Сценки из жизни, которыми изобилуют «примеры», суть не просто бытовые зарисовки, сделанные ради них самих. В них неизменно ищут и находят иной, высший, символический смысл. «Пример» сплошь и рядом сопровождается «морализацией». Обыденное, казалось бы, явление, на самом деле в глазах автора имеет более глубокое значение, и его необходимо раскрыть. При этом радикально меняются и вся тональность и смысл «примера». Выше приводился анекдот о человеке, в саду которого росло дерево, и на его ветвях одна за другой повесились три его жены; сосед просит дать ему побег от этого дерева, чтобы и другие мужья избавились от своих жен. Казалось бы, типичный образчик антифеминизма, и за таковой мы его выше и приняли. Но в «Римских деяниях», сборнике, предназначенном для относительно образованных людей, этот рассказ, восходящий к римскому писателю I века Валерию Максиму («Знаменитые деяния и речения»), сопровождается весьма характерным «моралите»: дерево — святой крест.
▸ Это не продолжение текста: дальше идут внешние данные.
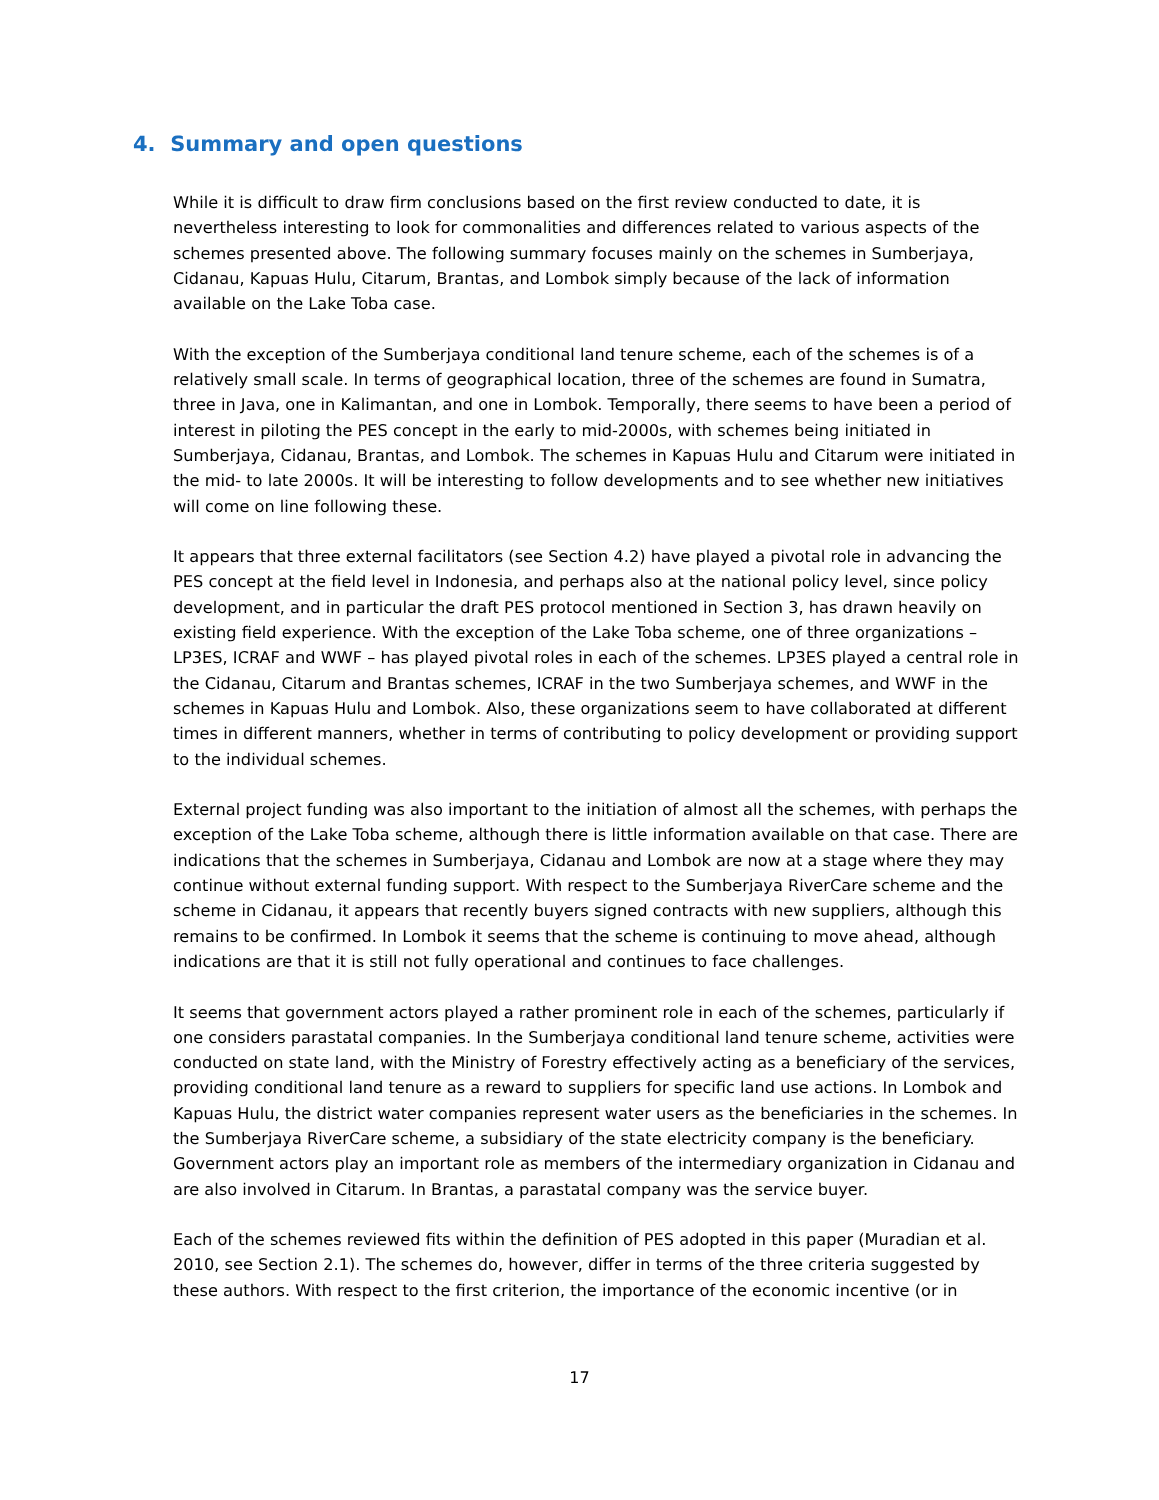4. Summary and open questions
While it is difficult to draw firm conclusions based on the first review conducted to date, it is nevertheless interesting to look for commonalities and differences related to various aspects of the schemes presented above. The following summary focuses mainly on the schemes in Sumberjaya, Cidanau, Kapuas Hulu, Citarum, Brantas, and Lombok simply because of the lack of information available on the Lake Toba case.
With the exception of the Sumberjaya conditional land tenure scheme, each of the schemes is of a relatively small scale. In terms of geographical location, three of the schemes are found in Sumatra, three in Java, one in Kalimantan, and one in Lombok. Temporally, there seems to have been a period of interest in piloting the PES concept in the early to mid-2000s, with schemes being initiated in Sumberjaya, Cidanau, Brantas, and Lombok. The schemes in Kapuas Hulu and Citarum were initiated in the mid- to late 2000s. It will be interesting to follow developments and to see whether new initiatives will come on line following these.
It appears that three external facilitators (see Section 4.2) have played a pivotal role in advancing the PES concept at the field level in Indonesia, and perhaps also at the national policy level, since policy development, and in particular the draft PES protocol mentioned in Section 3, has drawn heavily on existing field experience. With the exception of the Lake Toba scheme, one of three organizations – LP3ES, ICRAF and WWF – has played pivotal roles in each of the schemes. LP3ES played a central role in the Cidanau, Citarum and Brantas schemes, ICRAF in the two Sumberjaya schemes, and WWF in the schemes in Kapuas Hulu and Lombok. Also, these organizations seem to have collaborated at different times in different manners, whether in terms of contributing to policy development or providing support to the individual schemes.
External project funding was also important to the initiation of almost all the schemes, with perhaps the exception of the Lake Toba scheme, although there is little information available on that case. There are indications that the schemes in Sumberjaya, Cidanau and Lombok are now at a stage where they may continue without external funding support. With respect to the Sumberjaya RiverCare scheme and the scheme in Cidanau, it appears that recently buyers signed contracts with new suppliers, although this remains to be confirmed. In Lombok it seems that the scheme is continuing to move ahead, although indications are that it is still not fully operational and continues to face challenges.
It seems that government actors played a rather prominent role in each of the schemes, particularly if one considers parastatal companies. In the Sumberjaya conditional land tenure scheme, activities were conducted on state land, with the Ministry of Forestry effectively acting as a beneficiary of the services, providing conditional land tenure as a reward to suppliers for specific land use actions. In Lombok and Kapuas Hulu, the district water companies represent water users as the beneficiaries in the schemes. In the Sumberjaya RiverCare scheme, a subsidiary of the state electricity company is the beneficiary. Government actors play an important role as members of the intermediary organization in Cidanau and are also involved in Citarum. In Brantas, a parastatal company was the service buyer.
Each of the schemes reviewed fits within the definition of PES adopted in this paper (Muradian et al. 2010, see Section 2.1). The schemes do, however, differ in terms of the three criteria suggested by these authors. With respect to the first criterion, the importance of the economic incentive (or in
17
Три жены, кои на нем повесились, — это гордыня, вожделения тела и вожделения зрения. Эти жены вешаются, когда грешник устремляется к духовной глубине. Человек, который просит побегов от дерева, — добрый христианин, а плачущий владелец дерева — несчастный, который более печется о телесной усладе, нежели о том, что свойственно Духу Святому (GR, 33).
На уровне нарративном, отвлекаясь от морального толкования, перед нами — забавный анекдот. Можно позавидовать мужу, отделавшемуся от трех жен подряд; во всяком случае, сосед ему завидует и хочет получить средство избавления от докучливой супруги и от будущих ее преемниц. Вместе с тем любому понятно, что этот рассказ представляет собой гиперболу, ибо хотя женами нередко недовольны, едва ли часто желают их смерти, да к тому же еще и в собственном саду. Нет оснований сомневаться в том, что так рассказ и воспринимался простодушными слушателями проповеди, отнюдь не обуреваемыми жаждой метафорического или символического перетолкования занятной маленькой повестушки. На уровне же «моралите» оказывается, что самоубийство этих «жен» есть безусловное благо — освобождение души от смертных грехов. Происходит резкое смысловое и эмоциональное «переключение». Можно предположить, что в зависимости от состава и подготовленности аудитории, в которой излагались «пример» и нравоучение, по-разному воспринимались оба «послания» автора; анекдот был понятен всем, мистическое же толкование — едва ли всем в равной степени.
Знаменитый рассказ о папе Григории, который был рожден от кровосмесительного соития брата с сестрой, впоследствии в неведеньи женился на собственной матери, покинул ее после того, как узнал о родстве с нею, сделался святым отшельником и в конце концов был избран главой католического мира, — этот поражающий воображение и захватывающий рассказ также имел нравоучение, и из него выяснялось, что государь, завещавший сыну беречь сестру, — не кто иной, как Христос, брат — человек, сестра — душа, происшедший от их сожительства сын — род людской, брак этого человека с матерью означает его вхождение в церковь и т. д. (GR, 81). Это «моралите» — свидетельство того, что любой сюжет мог быть перетолкован в плане спасения или гибели души и что за его персонажами неизменно скрывались — в глазах ученого интерпретатора — божество или черт, грех и достижение царства небесного.